"Peacing Out" is a bizarre two-minute, 22-second video ride into the far side of artist Jimmy Joe Roche's brain. Roche, the digital video specialist at the Johns Hopkins Digital Media Center and an adjunct faculty member in the Krieger School's Program in Film and Media Studies, portrays the lone character in the short. It opens on what looks like a room's dark corner, the kind that monsters or psychos jump out of in scary movies. The mood here isn't tense, thanks to an electronic carousel-like melody on the soundtrack. A smudge emerges from the murky black, which comes into focus as Roche's face, digitally tinted red and blue. He drifts forward like a submerged buoy rising to the surface. He's seen only from the waist up, wearing a dark coat and fingerless gloves. His raised left hand offers two fingers V-d into a peace symbol.
The video is one of the seven Roche works included in the two-person show Front Room: Nathaniel Mellors and Jimmy Joe Roche that opens at the Baltimore Museum of Art on July 3, and for nearly 90 seconds it is an obtuse study of incipient boredom. And just as the figure appears to start sinking back into the muck, a series of fireworks erupts on-screen, before the character smudge vanishes into the dark.
"I like that piece a lot, actually," Roche says. He sees it as a compact metaphor for the creative process. "It's kind of like the grinding, insular world of art making that can be so intimate and quiet and strange and cerebral, and then there's these moments of inspiration or color that are completely explosive and maybe even dangerous."
Roche, 31, is a lean reed of loquacious skepticism, and in conversation moves from reflective discussion of his art process to thoughtful consideration of visual culture in 2013, when commercial digital technology enables the do-it-yourself amateur to make images as professionally polished as corporate advertisements.
Roche's artwork was partly catalyzed in the loosely organized Wham City collective, a creative hive of artists, musicians, and writers from SUNY Purchase who began migrating to Baltimore in 2004. He trained as an analog filmmaker at SUNY Purchase, then turned to video while earning his MFA from MICA, posting his short dispatches from popular culture's id on YouTube in its early years.

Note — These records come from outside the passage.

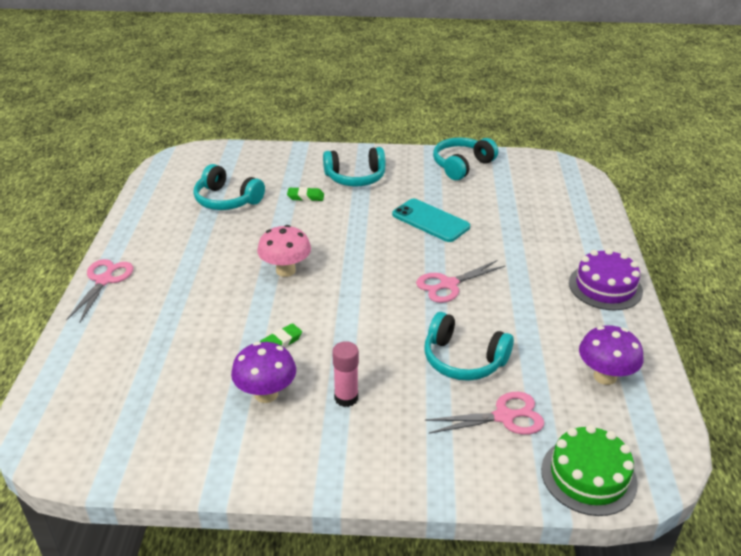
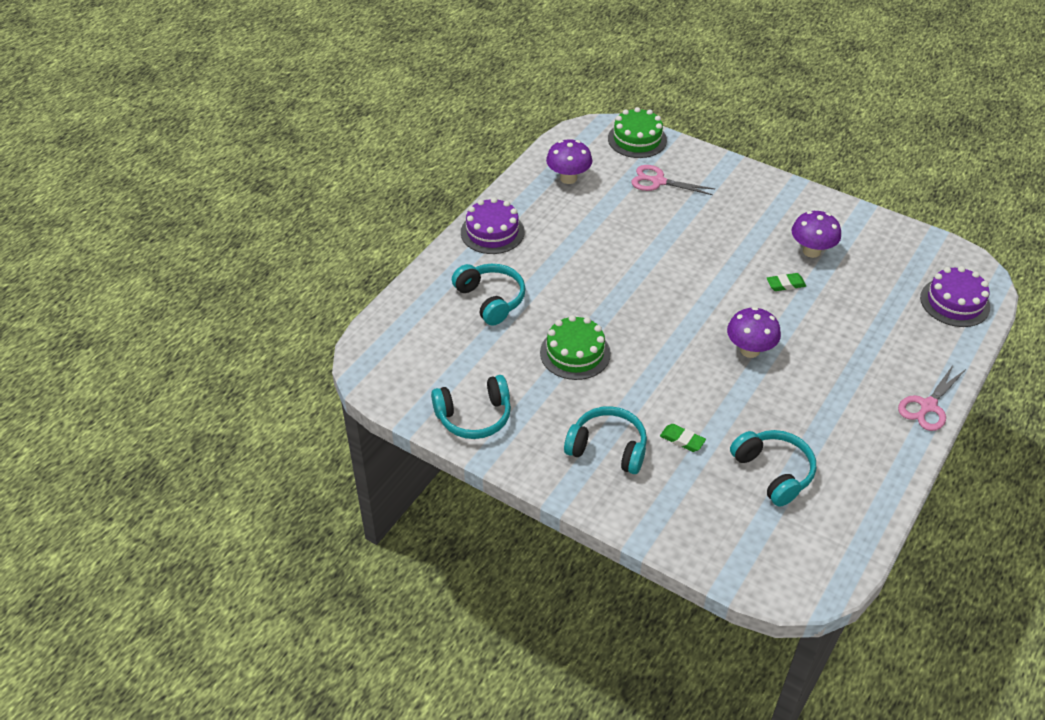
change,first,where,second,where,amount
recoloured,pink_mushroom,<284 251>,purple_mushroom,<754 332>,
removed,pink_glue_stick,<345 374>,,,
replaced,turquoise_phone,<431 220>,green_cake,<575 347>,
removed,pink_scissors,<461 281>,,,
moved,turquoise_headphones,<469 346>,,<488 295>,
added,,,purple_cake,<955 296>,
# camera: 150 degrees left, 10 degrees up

Thanks to the Internet's reach, his videos were seen by curators and tastemakers who grouped Roche with an emerging generation of digitally savvy, aspiringly subversive artists who used the Internet as a gallery. His films were included in festivals, screenings, and exhibitions, from the Royal Academy of Art's Psychosomatic Acid Test in London in 2009 to the Multiplicidade Festival in Rio de Janerio in 2011.
During the same time he made large-scale cut-paper sculptures that visually recall Native American totems, kinetic Rorschach blots, and the gorgeous natural world illustrations by 19th-century zoologist/philosopher Ernst Haeckel. "I've always loved to draw, but I've never been satisfied with my drawings," Roche says, explaining that he turned to cut paper as a drawing process. "But with my sculptures there's, maybe, 20 forms that I use. There's a vocabulary, and it's not that robust. And once I reduced the vocabulary of drawing, it liberated the sense of drawing within me [and] enabled me to access all these things that I could never really draw."
These sculptures are impressive, works of transformative imagination that visually graft inner space psychology onto biological organisms. Roche debuts a new work fabricated from aluminum and tin in the BMA exhibition, and even in small digital photos its monumentality is hard to pin down. There's a slippery beauty to its fluid lines and design, laced with a restless uncertainty in its towering size and engulfing presence.
"Aesthetics are powerful things," Roche says, noting that while, yes, the movies of legendary underground filmmaker Jonas Mekas looked different from, say, Stanley Kubrick's 2001: A Space Odyssey because of budget and the technology afforded by a larger one, but that difference wasn't only economic. "It was also because it had a clear difference, and that difference is a statement. That difference is politics. That difference is punk. That difference is DIY. What I try to show my students is that you want something to look the way you want it to look because it serves the purpose that you want it to have—not because it's a given that things have to be a certain way. There's always an alternative, even in the thought process."
And Roche knows that his creative thought process is something he's constantly refining and rethinking. "I'm an artist for better or for worse, and I'm still learning a lot," Roche says. "Not to say that I don't know what I'm doing, but I'm still trying to weave a bunch of things together. I think there's a philosophy of art that's in me that hasn't fully cultivated itself yet. And I think my path is going to take a long time to get where I'm going."